Here’s my to-do list:

*Catch up on paperwork…ugh!
*Do lesson plans for the fall
*Edit the rest of my novel so it’s ready for the ACFW conference in Sept.
*Do some painting outside
*Yard work
*Organize my scrapbook studio (this always makes my DH laugh)
*Enjoy myself!

In a totally unrelated topic…

Opening ceremonies for the summer Olympics in Beijing, China begin today. I’m not a huge sports fan, but the Olympics are amazing to watch. I admire the athletes’ discipline and drive to succeed.

This morning, Rachelle Gardner asked her blog readers, “So… why don’t YOU do it? Tell me… how is being a writer like training for an Olympic sport? How is getting publishing like going to the Olympics?”

So far, her readers have posted good responses. Here was mine:

Writing mirrors the Olympics in that writers and athletes strive for the gold. The gold could be the actual medal, winning a Rita or a Christy, or following his or her heart’s desire.

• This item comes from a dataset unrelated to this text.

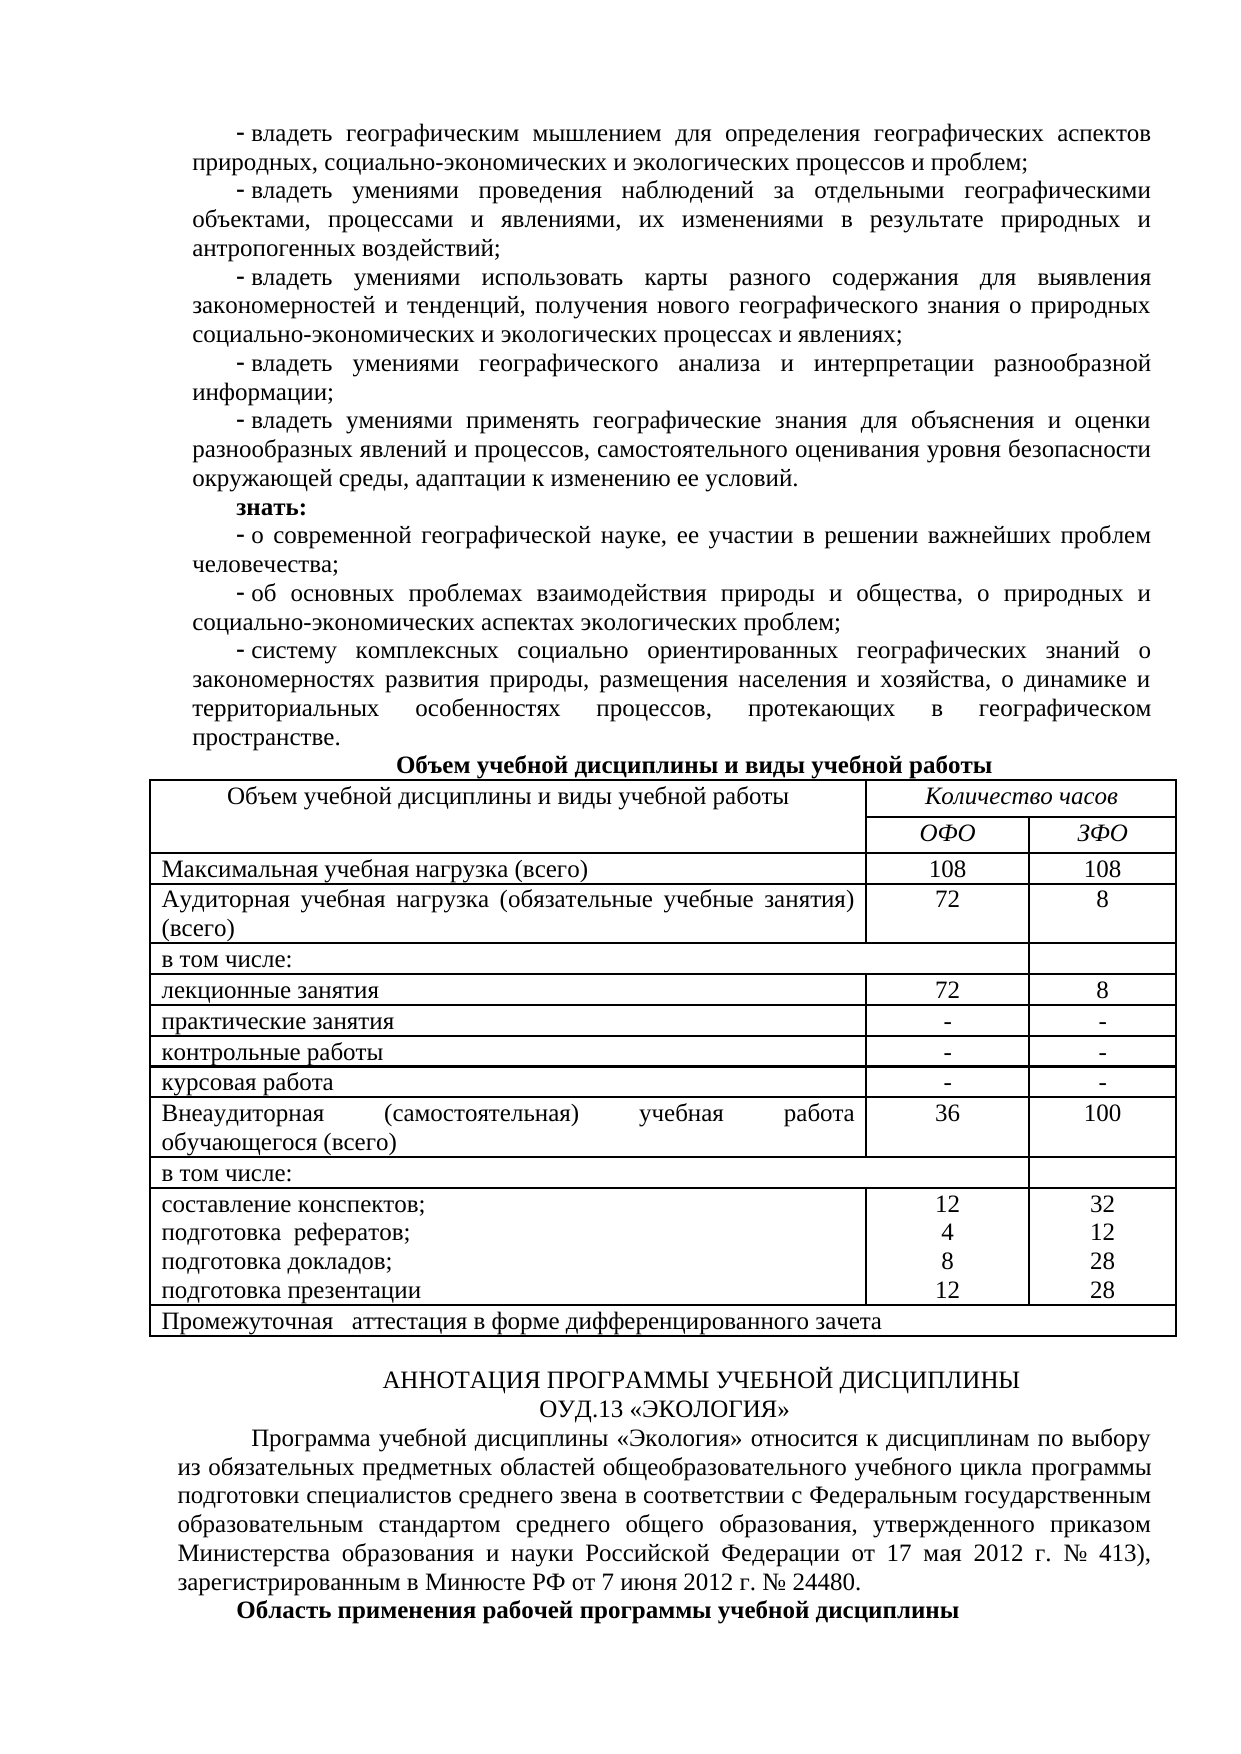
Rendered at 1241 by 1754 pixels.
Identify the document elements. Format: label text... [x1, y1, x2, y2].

Ask any champion, athlete or writer, if he or she stopped training/learning/challenging once he or she won the gold and you’ll hear a resounding “NO!”

Like athletes, we writers need to hone our craft, stretch our writing abilities, step outside our comfort zones, and make sacrifices to win.

Winning is defined differently by each person. Some writers consider themselves winners if they touch the hearts of readers. Some writers don’t feel like they’ve won unless they’re holding that statue in their hands. Some writers move beyond the trophies for other goals. Maybe they won a Rita or a Christy or Book of the Year and now they would like to see their books made into a movie.

Recent headlines tell about athletes who have been barred from Beijing because of their beliefs. We, as Christians, will face persecution at times too and sometimes, we need to take a stand for what we believe, even if it means sacrificing the gold.